In der vorderen Fensterscheibe des Autos wurde Jayden reflektiert, weshalb ich sehen konnte wie er genervt die Augen verdrehte. „Ich bin Vegetarier."

„Geht das denn überhaupt in Schottland? Ihr esst doch alle nur Haggis."

„Rassist!"

„Und überhaupt...warum ist das denn ein peinliches Geheimnis?"

Jayden zuckte nur mit den Schultern und drehte dann das Lenkrad herum. Wir fuhren jetzt auf einer kleinen Straße, voller Bäume an den Straßenrändern.

„Mal ehrlich, Jayden?", begann ich.

„Mhhh?", machte er, was ich als Aufforderung ansah, weiter zu sprechen.

„Warum hast du mir das alles erzählt? Du hättest es echt nicht tun müssen."

„Ich weiß nicht", murmelte er: „Ich hatte wohl einfach Angst, ihr würdet nochmal meine Sachen durchsuchen, wenn ich nicht zumindest etwas verrate."

„Das war eine berechtige Annahme", pflichtete ich ihm bei, weil wir wohl tatsächlich den ersten Moment, indem er uns abermals mit seinen Sachen allein gelassen hätte, genutzt hätten, um nach irgendwelchen Informationen über ihn zu suchen.

Jayden gähnte laut und hielt sich die Hand vor den Mund.

„Möchtest du vielleicht eine Pause machen?", fragte ich zögerlich.

Er grummelte: „Geht schon." Eine Sekunde später jedoch, verpasste er beinahe eine Ausfahrt und musste das Steuer so heftig herumreißen, dass Mia und Ben hinten erschrocken die Augen aufrissen.

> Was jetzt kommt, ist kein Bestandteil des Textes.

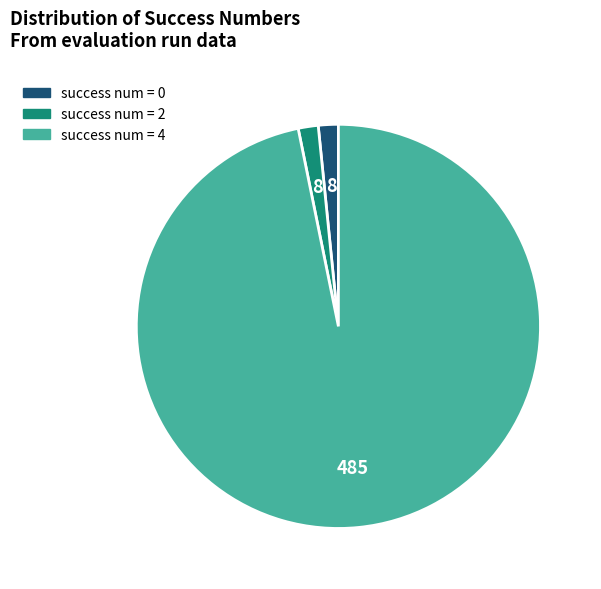

Does any single category account for the majority?

Yes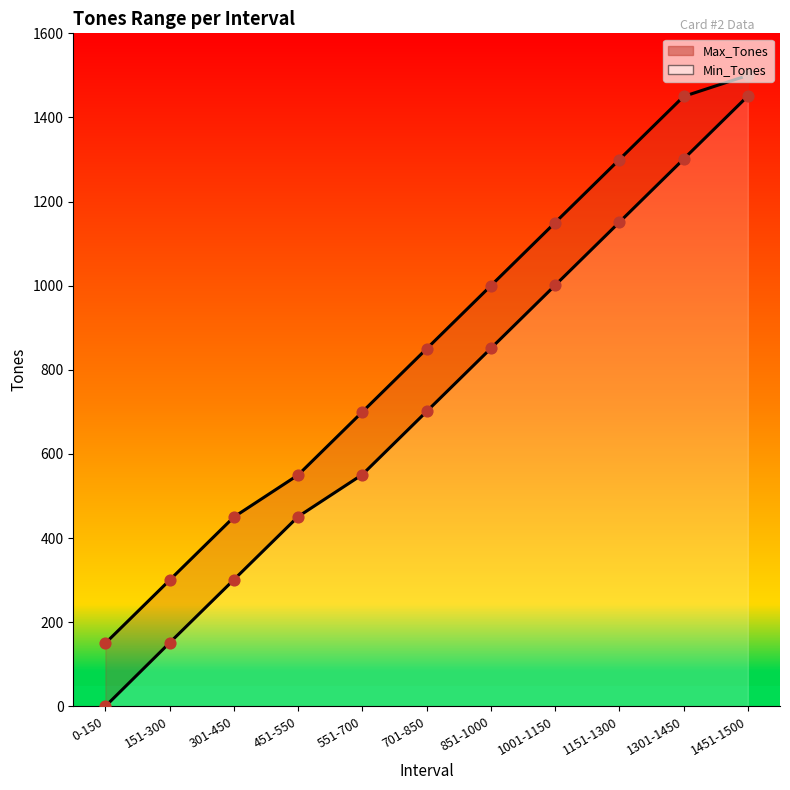

Which series reaches the minimum Y coordinate?

Min_Tones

„Alles okay da vorne?", erkundigte sich Mia während sie sich streckte.

Ben runzelte die Stirn. Er schien Jaydens müde Augen im Rückspiegel zu sehen, weil er sich ein wenig vorbeugte und fragte: „Soll ich vielleicht mal übernehmen?"

„Kannst du denn überhaupt fahren?", fragte ich und drehte mich zu ihm um.

„Klar. Führerschein mit 17."

„In Deutschland", erinnerte ich ihn.

„Ja und?"

„Rechts- und Linksverkehr."

„Besser, als wenn unser Fahrer am Steuer einschläft. Außerdem wollen wir doch keine Zeit beim Autofahren verplempern."

„Du weißt doch gar nicht, wo wir lang fahren müssen..."

Ben kniff kurz die Augen zusammen und schien nachzudenken. Dann zuckte er mit den Schultern und murmelte: „Stimmt. Was machen wir denn dann?"

Müde fuhr sich Jayden mit dem Handrücken über die Augen. „Lasst uns doch einfach am Straßenrand parken und ein wenig schlafen." Schon fuhr er auf die linke Seite der Straße und hielt das Auto an. In der letzten halben Stunde war weder ein Auto auf der Gegenspur an uns vorbei-, noch war ein Auto hinter uns gefahren. Das hieß auch, dass sich niemand an einem am Straßenrand parkenden Auto stören konnte. Ich hörte ein leises Schnarchen vom Fahrersitz: Jayden war anscheinend sofort eingeschlafen, als er das Auto gestoppt hatte. Na, dann ist ja gut, dass wir nicht weiter gefahren sind. Im Rückspiegel sah ich, dass Mia und Ben ebenfalls einen erleichterten Blick wechselten. Mia begann ihrem Bruder etwas zuzuflüstern. Was es war, verstand ich aber nicht, da auch ich nun in einen tiefen Schlaf hinüberglitt.